TO-DO ITEM :: Copy everything in the listing below word for word, apart from any images.

RECORDS FOR THIS TASK ::
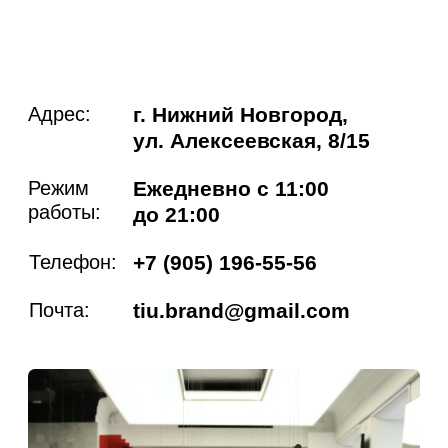
TIU
Каталог
Образы
О бренде
Покупателям
Контакты
Политика конфиденциальности
Согласие на обработку персональных
данных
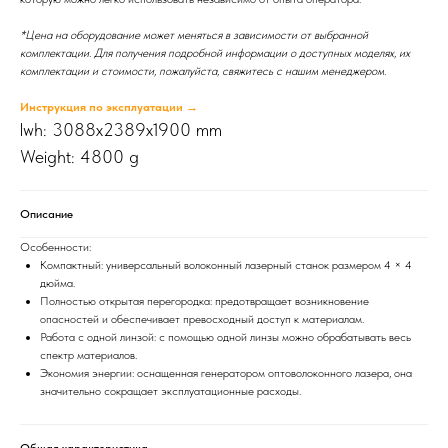
*Цена на оборудование может меняться в зависимости от выбранной
комплектации. Для получения подробной информации о доступных моделях, их
комплектации и стоимости, пожалуйста, свяжитесь с нашим менеджером.
Инструкция по эксплуатации →
lwh: 3088x2389x1900 mm
Weight: 4800 g
Описание
Особенности:
Компактный: универсальный волоконный лазерный станок размером 4 × 4
дюйма.
Полностью открытая перегородка: предотвращает возникновение
опасностей и обеспечивает превосходный доступ к материалам.
Работа с одной линзой: с помощью одной линзы можно обрабатывать весь
спектр материалов.
Экономия энергии: оснащенная генератором оптоволоконного лазера, она
значительно сокращает эксплуатационные расходы.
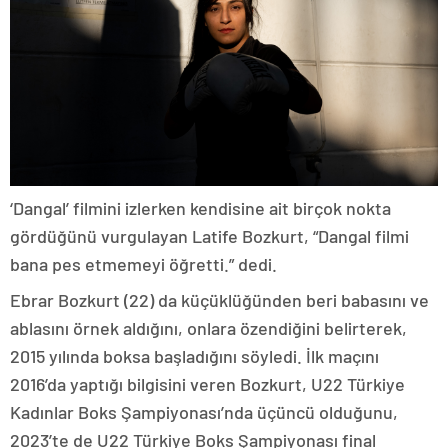
‘Dangal’ filmini izlerken kendisine ait birçok nokta
gördüğünü vurgulayan Latife Bozkurt, “Dangal filmi
bana pes etmemeyi öğretti.” dedi.
Ebrar Bozkurt (22) da küçüklüğünden beri babasını ve
ablasını örnek aldığını, onlara özendiğini belirterek,
2015 yılında boksa başladığını söyledi. İlk maçını
2016’da yaptığı bilgisini veren Bozkurt, U22 Türkiye
Kadınlar Boks Şampiyonası’nda üçüncü olduğunu,
2023’te de U22 Türkiye Boks Şampiyonası final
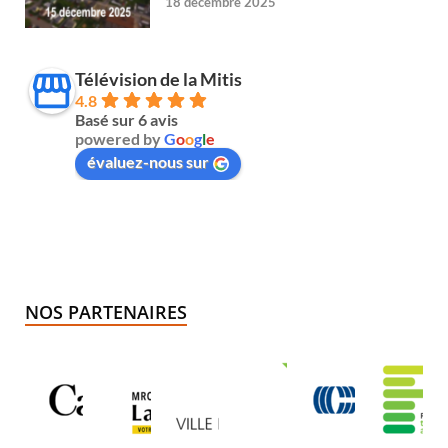
18 décembre 2025
Télévision de la Mitis
4.8
Basé sur 6 avis
powered by
G
o
o
g
l
e
évaluez-nous sur
NOS PARTENAIRES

WRITTEN SOLUTION ::
TIU
Каталог
Образы
О бренде
Покупателям
Контакты
Политика конфиденциальности
Согласие на обработку персональных
данных
*Цена на оборудование может меняться в зависимости от выбранной
комплектации. Для получения подробной информации о доступных моделях, их
комплектации и стоимости, пожалуйста, свяжитесь с нашим менеджером.
Инструкция по эксплуатации →
lwh: 3088x2389x1900 mm
Weight: 4800 g
Описание
Особенности:
Компактный: универсальный волоконный лазерный станок размером 4 × 4
дюйма.
Полностью открытая перегородка: предотвращает возникновение
опасностей и обеспечивает превосходный доступ к материалам.
Работа с одной линзой: с помощью одной линзы можно обрабатывать весь
спектр материалов.
Экономия энергии: оснащенная генератором оптоволоконного лазера, она
значительно сокращает эксплуатационные расходы.
‘Dangal’ filmini izlerken kendisine ait birçok nokta
gördüğünü vurgulayan Latife Bozkurt, “Dangal filmi
bana pes etmemeyi öğretti.” dedi.
Ebrar Bozkurt (22) da küçüklüğünden beri babasını ve
ablasını örnek aldığını, onlara özendiğini belirterek,
2015 yılında boksa başladığını söyledi. İlk maçını
2016’da yaptığı bilgisini veren Bozkurt, U22 Türkiye
Kadınlar Boks Şampiyonası’nda üçüncü olduğunu,
2023’te de U22 Türkiye Boks Şampiyonası final
18 décembre 2025
Télévision de la Mitis
4.8
Basé sur 6 avis
powered by
G
o
o
g
l
e
évaluez-nous sur
NOS PARTENAIRES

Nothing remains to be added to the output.